Montana Outdoors

July 9, 2009

Would a Pipsissewa by any other name still smell as sweet?

On July 6, on a walk along the upper part of Buffalo Bill Creek I took this photo, thinking, well, I don’t know exactly what I was thinking.


Then on the following evening while hiking on a favorite trail that meanders along the Loneman Divide I saw another member of the same species in bloom and realized what I had been thinking the night before. They are very small (the blossoms stand only about 3 inches high) and they always look right at the ground and so photographing them is difficult because it involves getting dirt up your nose and being pricked by wild rose thorns in places that really shouldn’t be mentioned in polite company. However, despite those minor inconveniences along with the additional inconvenience that the sun had just set and another potential inconvenience that a big old bear had recently torn apart a log about 10 feet away looking for grubs, I gave it my best shot.



I am personally indebted to the Cree Indians because I just love the name “Pipsissewa” and it comes from their word “Pipisisikwea”! It’s also known by the name “Prince’s-pine”, although I have absolutely no idea why that is, and the scientific name Chimophila umbellata.


  1. It looks like candy! How beautiful!


    Comment by Tabbie — July 10, 2009 @ 1:06 am

    • I hadn’t thought of that Tabbie, but it does look like candy!


      Comment by montucky — July 10, 2009 @ 9:04 am

  2. “Pipsissewa” What a delightful word for a delightful plant! It looks like the kind of plant a child would invent 🙂 Great close-up!


    Comment by Maureen — July 10, 2009 @ 8:27 am

    • That’s probably my favorite flower name. They are fairly common in the forest but so small they are usually not noticed and I’ve read that they are root parasites and so can’t be transplanted.


      Comment by montucky — July 10, 2009 @ 9:10 am

  3. Do you know what Pipisisikwea means?


    Comment by scienceguy288 — July 10, 2009 @ 3:20 pm

    • The meaning of the word is “it breaks into small pieces” because some folks believed that the leaves contained a substance that was supposed to disolve kidney stones.


      Comment by montucky — July 10, 2009 @ 6:30 pm

  4. This is a totally unique little flower. Nice macro shots!! Love them. Thanks for all the indignities getting the shot to bring to us. 😀


    Comment by Iona — July 10, 2009 @ 9:26 pm

    • It is indeed a unique little flower and a pleasure to find. When I’m photographing these tiny wildflowers my elbows usually look as though I just finished a rugby match but that’s OK. I’m always excited to see what the macro lens will disclose.
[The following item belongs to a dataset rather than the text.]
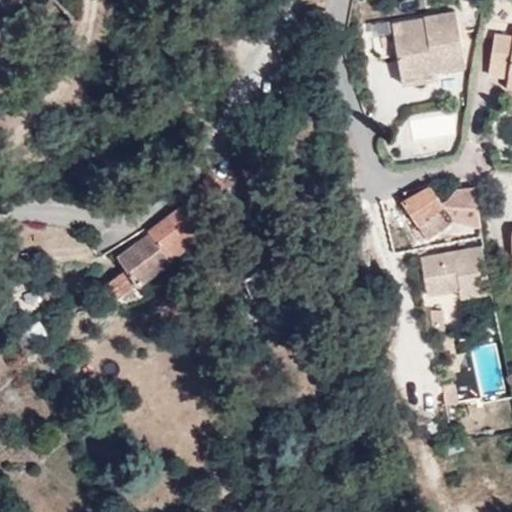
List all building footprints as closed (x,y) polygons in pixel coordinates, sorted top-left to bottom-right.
[(393,30),(401,74),(434,68),(465,63),(455,9),(422,15),(424,25),(393,30)] [(391,20),(393,30),(424,25),(422,15),(391,20)] [(487,71),(508,74),(511,75),(511,36),(493,33),(487,71)] [(434,68),(401,74),(403,83),(436,76),(434,68)] [(210,172),(196,189),(210,200),(223,182),(210,172)] [(223,182),(210,200),(212,202),(230,216),(236,208),(230,203),(245,183),(231,172),(223,182)] [(443,205),(427,182),(401,201),(416,224),(443,205)] [(185,205),(150,230),(152,232),(170,256),(204,230),(185,205)] [(170,256),(152,232),(119,256),(126,267),(108,282),(118,295),(136,281),(138,283),(171,258),(170,256)] [(459,295),(489,290),(481,244),(419,255),(426,292),(457,287),(459,295)] [(274,271),(251,282),(257,292),(278,282),(274,271)] [(430,328),(444,328),(442,307),(430,308),(430,328)] [(456,368),(449,338),(441,339),(448,370),(456,368)] [(466,353),(479,397),(507,389),(495,345),(466,353)] [(456,401),(452,381),(442,382),(445,402),(456,401)] [(463,447),(459,436),(456,427),(436,434),(437,437),(443,453),(463,447)]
      Comment by montucky — July 10, 2009 @ 9:52 pm

  5. I guess I missed this post somehow-another wow from me! Pretty colors! Good thing the old bear had already eaten his grubs.


    Comment by Candace — July 11, 2009 @ 11:06 pm

    • This was the first that I saw this summer and I was rather excited to see it. Last night I was walking along an old abandoned trail in another area and there were hundreds of them in full bloom.